■ Work instruction: Write the next part of the passage on whether smell detects molecular vibrations, picking up after its last sentence.

++++ Passage for review ++++

Whether molecular vibrations are a component of vertebrate and human olfaction is contested at the moment (Block et al., 2015a, b; Turin et al., 2015; Vosshall, 2015). Behavioral experiments in humans indicated that subjects were able to discriminate cyclopentadecanone isotopologues (Gane et al., 2013), but not those of the much smaller ACP (Keller and Vosshall, 2004; Gane et al., 2013). In contrast, differential activation by isotopologues was not reported when mouse ORs were expressed in cultured human kidney cells (Block et al., 2015a, b). Although perireceptor effects are not important in fly isotopologue discrimination, they may in fact be required for humans (Schilling et al., 2010), and clearly such mechanisms are lacking in tissue culture. Given that vertebrate ORs are GPCRs, while insect ORs are not, direct measurements of OR activity in situ akin to these described herein and in bees (Paoli et al., 2016) are essential to address the issue definitively. A mouse or other vertebrate model is likely to serve that purpose, and conversely fly dimeric ORs expressed in a heterologous system will complement these experiments.

The notion that, like hearing and color vision, smell is at least in part a spectral sense is indeed attractive, but additional experiments are needed to establish it fully, and to explore and define its parameters with precision. We have shown in Drosophila, and it has been reported for bees (Paoli et al., 2016), that at least for some odorants one component of OR activation is conferred by molecular vibrations. Molecular size, shape, or hydrophobicity of the odorant molecules are also likely involved, in combination with molecular vibrations or alone, for selective OR activation. Odor character has been proposed to be determined largely by molecular vibrations, while odor intensity by its shape (Turin and Yoshii, 2003). To address this working hypothesis requires electrophysiological recordings from single Drosophila ORs. However, given our data and those from bees (Paoli et al., 2016), the utilization of molecular vibrations to maximally activate specific receptors from those engaged by odorants based on the shape or size alone would provide additional selectivity and specificity. We do not know at the moment whether molecular vibrations are essential for the activation of all ORs in Drosophila and bees, but clearly they are for some. It would appear then that olfaction in Drosophila combines both chemical (functional groups, shape) and spectral (vibrations) components, and may be evolutionarily intermediate between the purely spectral senses (vision and hearing) and a purely chemical one (taste).

++++ Listed entries ++++

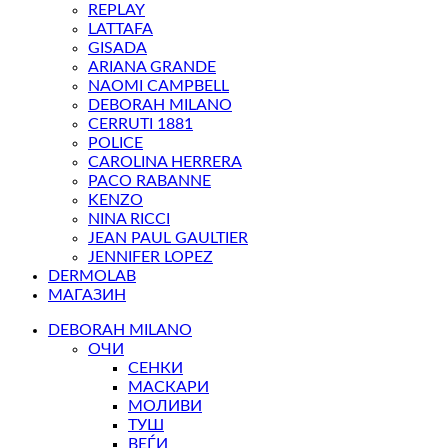
REPLAY
LATTAFA
GISADA
ARIANA GRANDE
NAOMI CAMPBELL
DEBORAH MILANO
CERRUTI 1881
POLICE
CAROLINA HERRERA
PACO RABANNE
KENZO
NINA RICCI
JEAN PAUL GAULTIER
JENNIFER LOPEZ
DERMOLAB
МАГАЗИН
DEBORAH MILANO
ОЧИ
СЕНКИ
МАСКАРИ
МОЛИВИ
ТУШ
ВЕЃИ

++++

■ Result for this exercise:
The exact mechanism that selectively activates ORs based on the molecular vibrations of odorant molecules is unclear at the moment. Because electron transfer in biological systems is not uncommon, theoretical models suggesting an electron tunneling mechanism for vibrational sensing (Turin, 1996; Brookes et al., 2007; Bittner et al., 2012; Solov'yov et al., 2012) are likely. However, such models are still incomplete because the structure of insect and vertebrate ORs is currently unknown; therefore, it is difficult to estimate the reorganization energy of the putative odorant-interacting sites that would be permissive to electron tunneling. Very recently, however, Reese et al. (2016) suggested that reorganization of molecular vibrations at the OR binding site are minimal and hence cannot suppress the proposed electron transfer mechanism (Brookes et al., 2007) of the odorant vibrational frequencies, as has been suggested before (Block et al., 2015a, b). Additional theoretical and experimental considerations on the vibration-sensing mechanism can be found in several recent publications (Vosshall, 2015; Paoli et al., 2016; Reese et al., 2016).

Although our results do not address these models directly, the identification of Drosophila ORs differentially responsive to one isotopologue, as in bees (Paoli et al., 2016), may offer an experimental approach. If the mechanism of vibrational detection requires electron movement, then amino acids acting as donors and acceptors may characterize ORs responding differentially to isotopologues of a particular odorant. Our evidence that isotopologue detection is broadly conserved within the genus will likely help to define such amino acids, which will be essential for future functional physiological, imaging, and behavioral experiments in single receptors in vivo.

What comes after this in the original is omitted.